We also want to control for 1) sex as females are known to share better academic culture and study better in general, and 2) mother’s education, as it is one of the main factors predicting academic motivation of students in sociology of education.

Regression

Let us proceed to modeling.

Linearity

library(dplyr)
library(ggplot2)
library(car)
library(MASS) 

data = read.csv2('student-mat.csv')
data = data %>% filter(G3 > 0)
mlr_model = lm(G3 ~ studytime + paid + Medu + sex, data)

plot(mlr_model, which = 1)

Though our residuals seem to be a bit scattered we can say that after model fit the general pattern is linear.

Normality of residuals

library(lmtest)

hist(residuals(mlr_model), breaks = 10, main = "Histogram of Residuals", col = "pink")

plot(mlr_model, which = 2)

shapiro.test(residuals(mlr_model))
## 
##  Shapiro-Wilk normality test
## 
## data:  residuals(mlr_model)
## W = 0.99439, p-value = 0.2152

All three methods depict that residuals are distributed more or less normally (even Shapiro, w(°o°)w).

Independence of residuals

library(lmtest)

dwtest(mlr_model)
## 
##  Durbin-Watson test
## 
## data:  mlr_model
## DW = 2.0423, p-value = 0.6449
## alternative hypothesis: true autocorrelation is greater than 0

Residuals are independent, which is good, we can proceed.

Homoscedasticity

plot(mlr_model, which = 3)

bptest(mlr_model)
## 
##  studentized Breusch-Pagan test
## 
## data:  mlr_model
## BP = 10.533, df = 4, p-value = 0.03235

Unfortunately, we witness heteroscedacticity. The variance of residuals is growing as the grades grow.

Multicollinearity

cor(data$studytime, data$absences,use = "complete.obs")
## [1] -0.07454126
vif(mlr_model)
## studytime      paid      Medu       sex 
##  1.116075  1.057491  1.034153  1.107766

Our variables are fairly uncorrelated. Variance-inflation factors are small. No multicollinearity can be traced.

Multiple model

library(sjPlot)
# studytime + paid + Medu + sex
tab_model(mlr_model)
  G3
Predictors Estimates CI p
(Intercept) 8.49 7.21 – 9.78 <0.001
studytime 0.64 0.23 – 1.06 0.002
paid [yes] -0.44 -1.11 – 0.23 0.193
Medu 0.54 0.24 – 0.85 <0.001
sex [M] 0.85 0.17 – 1.54 0.015
Observations 357
R2 / R2 adjusted 0.072 / 0.061

Our model is fairly poor as it explains only 6% of variance in grades. Increase in study time by 1 factor (it is coded as factors, unfortunately) increases the grade by 0.64 point all other things being equal, with stat. significance. Mother’s education is also a significant factor, and increase in one level will raise students expected grade by 0.54 points. We can also see that males study better than females (even though in general girls study better, in higher school boys usually perform better in math, so our results do not contradict existing knowledge). For our data, students who had additional paid classes did not perform better than those who do not (p ~ 0.2).

Interaction

Various research suggest that girls are better at organizing their studying. Let us check if an effect of paid courses if different for girls and boys, assuming that girls will try to get more benefit from these classes than boys.

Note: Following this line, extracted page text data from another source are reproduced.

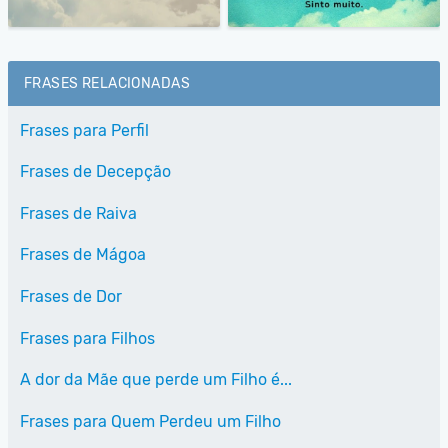
FRASES RELACIONADAS
Frases para Perfil
Frases de Decepção
Frases de Raiva
Frases de Mágoa
Frases de Dor
Frases para Filhos
A dor da Mãe que perde um Filho é...
Frases para Quem Perdeu um Filho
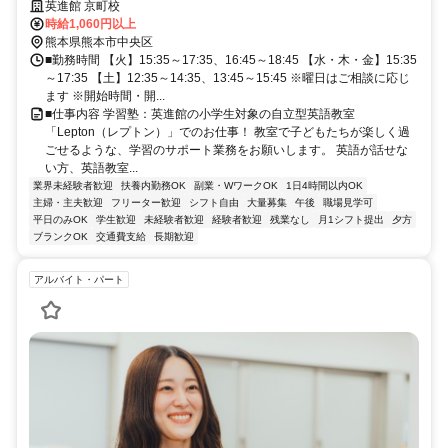
のお仕事◎丸つけや発音チェックがメインです☆
英進館 京町校
時給1,060円以上
熊本県熊本市中央区
■勤務時間 【火】15:35～17:35、16:45～18:45 【水・木・金】15:35
～17:35 【土】12:35～14:35、13:45～15:45 ※曜日はご相談に応じ
ます ※開始時間・開...
■仕事内容 学習塾：英進館の小学生対象の自立型英語教室
「Lepton（レプトン）」でのお仕事！ 教室で子どもたちが楽しく過
ごせるような、学習のサポート業務をお願いします。 英語が話せな
い方、英語教室...
業界未経験者歓迎
扶養内勤務OK
副業・WワークOK
1日4時間以内OK
主婦・主夫歓迎
フリーター歓迎
シフト自由
大量募集
午後
職場見学可
平日のみOK
学生歓迎
未経験者歓迎
経験者歓迎
残業なし
月1シフト提出
夕方
ブランクOK
交通費支給
長期歓迎
アルバイト・パート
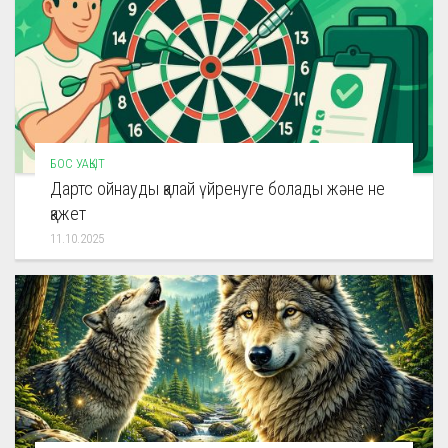
БОС УАҚЫТ
Дартс ойнауды қалай үйренуге болады және не
қажет
11.10.2025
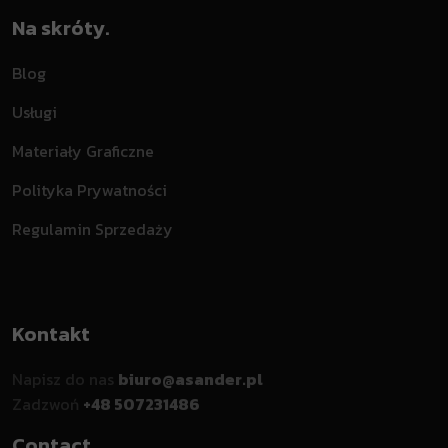
Na skróty.
Blog
Usługi
Materiały Graficzne
Polityka Prywatności
Regulamin Sprzedaży
Kontakt
Napisz do nas
biuro@asander.pl
Zadzwoń
+48 507231486
Contact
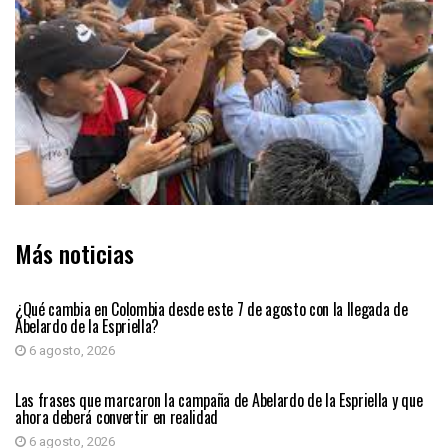
Más noticias
PRIMER PLANO
¿Qué cambia en Colombia desde este 7 de agosto con la llegada de
Abelardo de la Espriella?
6 agosto, 2026
PRIMER PLANO
Las frases que marcaron la campaña de Abelardo de la Espriella y que
ahora deberá convertir en realidad
6 agosto, 2026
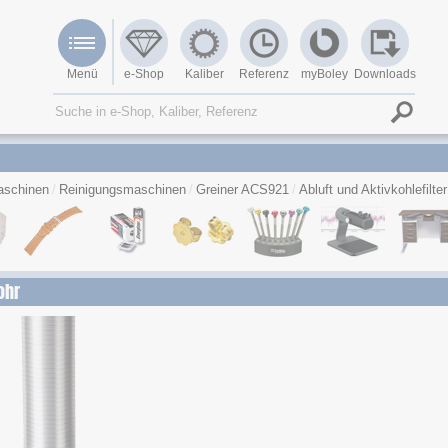
Menü
e-Shop
Kaliber
Referenz
myBoley
Downloads
schinen
Reinigungsmaschinen
Greiner ACS921
Abluft und Aktivkohlefilter
ohr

mlr_model_int = lm(G3 ~ studytime + paid*sex + Medu, data)

tab_model(mlr_model_int)
  G3
Predictors Estimates CI p
(Intercept) 8.55 7.24 – 9.86 <0.001
studytime 0.65 0.23 – 1.06 0.002
paid [yes] -0.60 -1.53 – 0.33 0.204
sex [M] 0.70 -0.23 – 1.63 0.139
Medu 0.55 0.24 – 0.85 <0.001
paid [yes] × sex [M] 0.32 -1.00 – 1.64 0.631
Observations 357
R2 / R2 adjusted 0.072 / 0.059

For that interaction model we can see that only study time and mother’s education level turn statistically significant.

There is no gender difference in terms of paid classes’ association with final grade in math in our case. We can also see that some factors became non-significant (maybe after grouping there were much fewer observations which raised p-value). The adj. R^2 did not grow, these model does not seem to be better (can say without comparing them statistically).

Conclusions

Generally, our model predicts that:

  1. increase in time dedicated to study will be positively associated with final math grade

  2. boys are expected to get higher grade

  3. mother’s education is a valuable factor, and the better is mother’s education, the better is a grade

But our model explains very little variance and we faced heteroscedasticity, which can bias the results, especially for those with highest expected grades.